Popular sources for philosophical discussion (such as Philosophy Bites) have addressed a variety of topics from the perspective of moral or ethical intuitionism. When someone poses a moral question, one’s initial or “gut”, reaction is one’s intuition about the right course of action.
A distinction is being subtly erased with moral intuitionism. How one reacts to trolley problems or lifeboat scenarios is just that – a description of how one feels in response to a suggestion. But to make this into a class of moral thinking implies that intuition is normative, or that how one does react is how one should react. This shift is sometimes explicit. For example, Leon Kass, formerly of the US President’s Council on Bioethics, has notably referred to a type of negative moral intuition as “repugnance”, where a commonly-held response of revulsion or disgust at a topic or image is actually a guide to what human beings should avoid or abjure.
A noted defender of moral intuitionism, Michael Huemer, has offered some straightforward defenses of its application to politics, particularly the free market/classical liberal/libertarian variety. He is particularly strong in critiquing more rationally-oriented moral thinkers, such as Nozick and Rand, and calls his version of intuitionism “common sense morality”.
In his definition, moral thinking must “start from normative premises that seem obviously right to almost everyone” (he lays out five possible alternative views). A specific example would be, “one should not physically attack, rob, kidnap, imprison, or enslave people, without having a good reason.”
Two tricky problems emerge for intuitionism so defined, which he partially addresses:
the “common” in common sense isn’t the same as universal
- petitio principii: “good reason” begs the question of what “good” means (both in the sense of valid and in the sense of right or just)
Different societies have accepted attacking, robbing, kidnaping, etc. those outside particular groups, so “common sense” is essentially limited to a modern Western context.
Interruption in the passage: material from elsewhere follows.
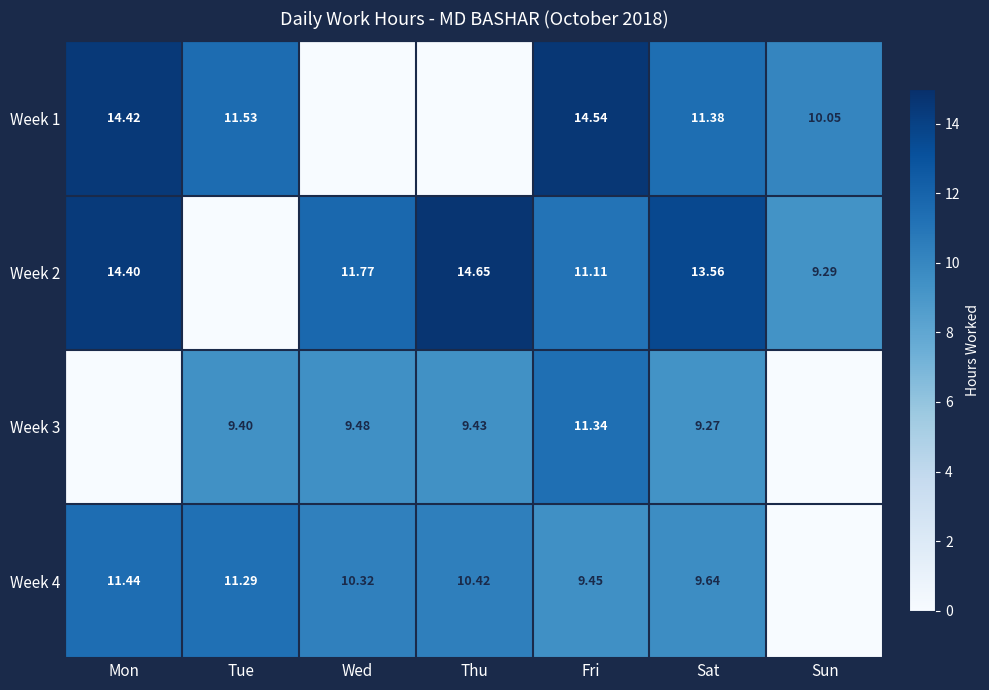

Is the value of Week 1 at Sun greater than the value of Week 4 at Mon?

No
Further, to say that “good reasons” may exist for doing these things even in that context implies that intuitions are morally and automatically correct unless you have to think about them, which means your ultimate moral conclusions aren’t intuitive anymore.
At this point, intuitionism collapses into the pretty heinous statement, “do whatever you feel like doing” (feelings are automatically right in a moral sense by definition).
The bigger question occurs: where do these intuitions (feelings) come from? If there really is no common cross-cultural set of general responses, then your responses are essentially “nurture”, emerging from local practices, traditions, and beliefs. A recent WSJ story regarding the New Delhi attacks strongly implies this, and shows what happens when two different local cultures clash.
But, on the other hand, if there are some intuitions that are common across cultures, then there’s something in-built in humans which one could argue is the source of morality. Daniel Kahneman’s Thinking, Fast and Slow describes System I and System II thinking, where System I is intuitive and immediate, while System II is slower, rational, and energy-intensive.
Huemer seems to suggest that morality is properly based on System I responses. Kahneman might agree, seeing that System I is how we tend to live most of our lives. However, Kahneman also points out that System I is easily fooled and can often be wrong about the facts.
So, does our moral thinking fit into the System I/II model?